**WHAT YOU HAVE TO DO:** Rewrite the lines from the start of the records through the line containing "Emin olarak vasıflandırmışlardı.", inclusive, with "Анонсы" replaced by "Объявления" and everything else left unchanged.

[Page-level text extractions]

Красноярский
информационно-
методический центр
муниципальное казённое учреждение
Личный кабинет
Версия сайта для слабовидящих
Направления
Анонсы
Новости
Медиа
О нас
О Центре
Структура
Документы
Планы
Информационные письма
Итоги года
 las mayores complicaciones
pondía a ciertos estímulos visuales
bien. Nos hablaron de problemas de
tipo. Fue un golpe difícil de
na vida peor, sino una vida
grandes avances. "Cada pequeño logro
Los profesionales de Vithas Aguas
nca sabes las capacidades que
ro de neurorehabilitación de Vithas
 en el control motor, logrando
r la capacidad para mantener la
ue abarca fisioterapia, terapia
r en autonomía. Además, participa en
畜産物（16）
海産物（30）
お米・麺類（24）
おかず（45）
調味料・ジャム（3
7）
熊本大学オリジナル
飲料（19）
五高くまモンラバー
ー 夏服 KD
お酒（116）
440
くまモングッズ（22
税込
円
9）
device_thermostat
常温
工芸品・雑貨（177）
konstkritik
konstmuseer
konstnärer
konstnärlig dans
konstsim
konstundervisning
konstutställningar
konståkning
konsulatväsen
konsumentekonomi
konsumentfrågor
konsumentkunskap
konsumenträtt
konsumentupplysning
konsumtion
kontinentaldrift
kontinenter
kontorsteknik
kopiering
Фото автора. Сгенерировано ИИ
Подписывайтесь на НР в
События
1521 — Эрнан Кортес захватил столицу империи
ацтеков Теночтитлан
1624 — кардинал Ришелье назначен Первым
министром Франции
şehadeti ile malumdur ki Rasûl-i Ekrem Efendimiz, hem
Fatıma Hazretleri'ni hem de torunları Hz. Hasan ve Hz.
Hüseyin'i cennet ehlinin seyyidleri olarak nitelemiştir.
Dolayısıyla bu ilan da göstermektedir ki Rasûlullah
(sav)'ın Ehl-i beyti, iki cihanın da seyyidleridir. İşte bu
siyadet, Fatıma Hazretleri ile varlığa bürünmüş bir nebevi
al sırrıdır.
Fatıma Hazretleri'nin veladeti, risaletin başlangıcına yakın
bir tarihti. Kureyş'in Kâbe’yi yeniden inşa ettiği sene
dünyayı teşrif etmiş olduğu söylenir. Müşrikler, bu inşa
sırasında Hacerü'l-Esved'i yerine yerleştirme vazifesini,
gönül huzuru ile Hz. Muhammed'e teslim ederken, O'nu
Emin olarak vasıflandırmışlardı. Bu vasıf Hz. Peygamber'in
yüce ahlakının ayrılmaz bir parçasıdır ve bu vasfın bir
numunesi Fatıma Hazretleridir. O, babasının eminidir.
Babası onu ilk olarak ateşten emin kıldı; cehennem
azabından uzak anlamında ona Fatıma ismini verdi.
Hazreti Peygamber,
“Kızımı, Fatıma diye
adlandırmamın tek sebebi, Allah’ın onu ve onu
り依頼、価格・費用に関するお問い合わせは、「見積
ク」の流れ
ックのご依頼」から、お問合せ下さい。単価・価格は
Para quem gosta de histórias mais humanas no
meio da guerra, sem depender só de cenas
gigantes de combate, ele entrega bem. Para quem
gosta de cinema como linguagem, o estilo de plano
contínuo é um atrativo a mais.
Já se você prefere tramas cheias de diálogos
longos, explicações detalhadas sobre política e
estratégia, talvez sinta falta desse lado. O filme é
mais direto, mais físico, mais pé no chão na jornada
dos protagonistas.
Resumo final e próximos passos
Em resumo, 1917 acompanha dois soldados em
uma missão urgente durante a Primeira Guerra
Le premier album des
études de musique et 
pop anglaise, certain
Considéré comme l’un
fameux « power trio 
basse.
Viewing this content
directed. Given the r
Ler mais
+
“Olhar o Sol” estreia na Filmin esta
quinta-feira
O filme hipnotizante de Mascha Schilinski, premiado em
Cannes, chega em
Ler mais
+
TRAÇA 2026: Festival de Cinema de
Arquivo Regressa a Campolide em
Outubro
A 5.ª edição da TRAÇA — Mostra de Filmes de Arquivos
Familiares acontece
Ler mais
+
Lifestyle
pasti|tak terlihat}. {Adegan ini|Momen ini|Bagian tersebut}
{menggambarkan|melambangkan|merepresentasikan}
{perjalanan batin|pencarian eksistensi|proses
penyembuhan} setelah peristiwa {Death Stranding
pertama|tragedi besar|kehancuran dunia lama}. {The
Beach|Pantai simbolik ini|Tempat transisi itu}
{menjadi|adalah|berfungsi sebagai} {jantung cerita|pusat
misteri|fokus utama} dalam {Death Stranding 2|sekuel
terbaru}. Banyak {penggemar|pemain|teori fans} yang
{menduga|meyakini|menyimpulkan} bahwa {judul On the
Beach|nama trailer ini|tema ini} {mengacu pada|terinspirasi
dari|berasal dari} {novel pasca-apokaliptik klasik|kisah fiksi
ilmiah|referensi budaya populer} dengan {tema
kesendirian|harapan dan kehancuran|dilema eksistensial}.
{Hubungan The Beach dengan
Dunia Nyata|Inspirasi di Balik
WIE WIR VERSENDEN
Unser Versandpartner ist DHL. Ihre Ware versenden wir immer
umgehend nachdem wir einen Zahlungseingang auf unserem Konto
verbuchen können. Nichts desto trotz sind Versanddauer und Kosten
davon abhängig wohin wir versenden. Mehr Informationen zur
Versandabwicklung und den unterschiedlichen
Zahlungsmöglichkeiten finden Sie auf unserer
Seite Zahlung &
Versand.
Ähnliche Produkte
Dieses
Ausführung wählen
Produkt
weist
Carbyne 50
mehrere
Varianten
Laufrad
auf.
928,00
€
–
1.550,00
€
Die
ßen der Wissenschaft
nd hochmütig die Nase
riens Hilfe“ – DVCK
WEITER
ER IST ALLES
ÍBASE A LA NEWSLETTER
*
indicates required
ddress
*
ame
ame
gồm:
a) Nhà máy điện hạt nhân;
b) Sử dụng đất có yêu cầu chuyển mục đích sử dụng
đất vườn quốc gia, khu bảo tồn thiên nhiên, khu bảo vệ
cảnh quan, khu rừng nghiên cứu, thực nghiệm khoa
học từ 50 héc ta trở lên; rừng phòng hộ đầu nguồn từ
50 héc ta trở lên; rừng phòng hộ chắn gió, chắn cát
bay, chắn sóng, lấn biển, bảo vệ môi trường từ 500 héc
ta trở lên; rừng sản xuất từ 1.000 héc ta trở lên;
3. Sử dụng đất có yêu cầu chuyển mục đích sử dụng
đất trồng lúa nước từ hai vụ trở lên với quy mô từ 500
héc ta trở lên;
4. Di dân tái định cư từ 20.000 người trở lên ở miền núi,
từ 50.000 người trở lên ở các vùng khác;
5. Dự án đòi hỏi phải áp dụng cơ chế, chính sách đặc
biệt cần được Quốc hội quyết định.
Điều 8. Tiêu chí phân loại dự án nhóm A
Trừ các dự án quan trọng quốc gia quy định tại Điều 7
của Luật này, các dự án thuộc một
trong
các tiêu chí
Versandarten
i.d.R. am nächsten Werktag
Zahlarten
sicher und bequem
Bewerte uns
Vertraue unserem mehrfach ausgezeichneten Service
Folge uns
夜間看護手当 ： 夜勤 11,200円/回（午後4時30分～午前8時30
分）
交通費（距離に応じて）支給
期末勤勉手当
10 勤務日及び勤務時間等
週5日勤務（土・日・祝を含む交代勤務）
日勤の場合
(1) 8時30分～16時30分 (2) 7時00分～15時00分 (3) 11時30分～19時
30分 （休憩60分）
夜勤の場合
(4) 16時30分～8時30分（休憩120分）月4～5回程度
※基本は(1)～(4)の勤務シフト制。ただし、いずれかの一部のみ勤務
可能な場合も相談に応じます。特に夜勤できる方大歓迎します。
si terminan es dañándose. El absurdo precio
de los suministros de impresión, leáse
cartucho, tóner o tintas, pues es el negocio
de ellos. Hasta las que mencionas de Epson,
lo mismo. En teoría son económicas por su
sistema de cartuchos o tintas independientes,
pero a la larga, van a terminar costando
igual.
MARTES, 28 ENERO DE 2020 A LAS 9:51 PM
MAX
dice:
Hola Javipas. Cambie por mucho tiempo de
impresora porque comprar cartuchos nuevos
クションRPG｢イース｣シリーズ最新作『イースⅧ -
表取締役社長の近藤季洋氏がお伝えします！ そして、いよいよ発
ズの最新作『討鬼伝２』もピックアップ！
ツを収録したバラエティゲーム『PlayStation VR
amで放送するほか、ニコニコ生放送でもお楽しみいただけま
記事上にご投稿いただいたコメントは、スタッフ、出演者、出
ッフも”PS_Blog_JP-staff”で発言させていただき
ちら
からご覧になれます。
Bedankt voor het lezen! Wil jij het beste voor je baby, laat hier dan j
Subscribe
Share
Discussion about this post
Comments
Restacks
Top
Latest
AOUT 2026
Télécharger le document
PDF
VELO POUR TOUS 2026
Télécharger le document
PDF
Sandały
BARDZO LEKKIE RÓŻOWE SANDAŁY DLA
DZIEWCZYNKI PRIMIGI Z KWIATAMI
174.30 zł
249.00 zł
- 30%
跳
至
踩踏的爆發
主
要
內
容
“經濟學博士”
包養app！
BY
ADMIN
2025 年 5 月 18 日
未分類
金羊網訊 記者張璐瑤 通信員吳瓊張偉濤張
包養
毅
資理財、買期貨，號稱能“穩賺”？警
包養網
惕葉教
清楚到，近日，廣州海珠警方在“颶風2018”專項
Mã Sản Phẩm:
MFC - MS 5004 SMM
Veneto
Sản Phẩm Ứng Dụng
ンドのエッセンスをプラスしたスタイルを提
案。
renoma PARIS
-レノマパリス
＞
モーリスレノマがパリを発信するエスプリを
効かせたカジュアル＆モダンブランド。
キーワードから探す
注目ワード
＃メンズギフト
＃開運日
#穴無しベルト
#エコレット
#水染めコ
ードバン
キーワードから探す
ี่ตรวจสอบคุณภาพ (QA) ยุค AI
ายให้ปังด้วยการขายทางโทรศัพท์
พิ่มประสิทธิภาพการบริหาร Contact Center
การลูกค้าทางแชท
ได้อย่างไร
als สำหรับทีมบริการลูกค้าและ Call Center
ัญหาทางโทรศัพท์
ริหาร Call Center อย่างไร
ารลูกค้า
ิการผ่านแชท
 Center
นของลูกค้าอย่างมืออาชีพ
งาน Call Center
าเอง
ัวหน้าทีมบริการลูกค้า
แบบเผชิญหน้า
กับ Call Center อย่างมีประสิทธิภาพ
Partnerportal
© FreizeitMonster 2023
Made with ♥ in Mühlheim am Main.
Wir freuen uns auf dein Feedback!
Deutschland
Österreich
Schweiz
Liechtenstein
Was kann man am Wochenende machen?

**EXERCISE RESULT:**
Красноярский
информационно-
методический центр
муниципальное казённое учреждение
Личный кабинет
Версия сайта для слабовидящих
Направления
Объявления
Новости
Медиа
О нас
О Центре
Структура
Документы
Планы
Информационные письма
Итоги года
 las mayores complicaciones
pondía a ciertos estímulos visuales
bien. Nos hablaron de problemas de
tipo. Fue un golpe difícil de
na vida peor, sino una vida
grandes avances. "Cada pequeño logro
Los profesionales de Vithas Aguas
nca sabes las capacidades que
ro de neurorehabilitación de Vithas
 en el control motor, logrando
r la capacidad para mantener la
ue abarca fisioterapia, terapia
r en autonomía. Además, participa en
畜産物（16）
海産物（30）
お米・麺類（24）
おかず（45）
調味料・ジャム（3
7）
熊本大学オリジナル
飲料（19）
五高くまモンラバー
ー 夏服 KD
お酒（116）
440
くまモングッズ（22
税込
円
9）
device_thermostat
常温
工芸品・雑貨（177）
konstkritik
konstmuseer
konstnärer
konstnärlig dans
konstsim
konstundervisning
konstutställningar
konståkning
konsulatväsen
konsumentekonomi
konsumentfrågor
konsumentkunskap
konsumenträtt
konsumentupplysning
konsumtion
kontinentaldrift
kontinenter
kontorsteknik
kopiering
Фото автора. Сгенерировано ИИ
Подписывайтесь на НР в
События
1521 — Эрнан Кортес захватил столицу империи
ацтеков Теночтитлан
1624 — кардинал Ришелье назначен Первым
министром Франции
şehadeti ile malumdur ki Rasûl-i Ekrem Efendimiz, hem
Fatıma Hazretleri'ni hem de torunları Hz. Hasan ve Hz.
Hüseyin'i cennet ehlinin seyyidleri olarak nitelemiştir.
Dolayısıyla bu ilan da göstermektedir ki Rasûlullah
(sav)'ın Ehl-i beyti, iki cihanın da seyyidleridir. İşte bu
siyadet, Fatıma Hazretleri ile varlığa bürünmüş bir nebevi
al sırrıdır.
Fatıma Hazretleri'nin veladeti, risaletin başlangıcına yakın
bir tarihti. Kureyş'in Kâbe’yi yeniden inşa ettiği sene
dünyayı teşrif etmiş olduğu söylenir. Müşrikler, bu inşa
sırasında Hacerü'l-Esved'i yerine yerleştirme vazifesini,
gönül huzuru ile Hz. Muhammed'e teslim ederken, O'nu
Emin olarak vasıflandırmışlardı. Bu vasıf Hz. Peygamber'in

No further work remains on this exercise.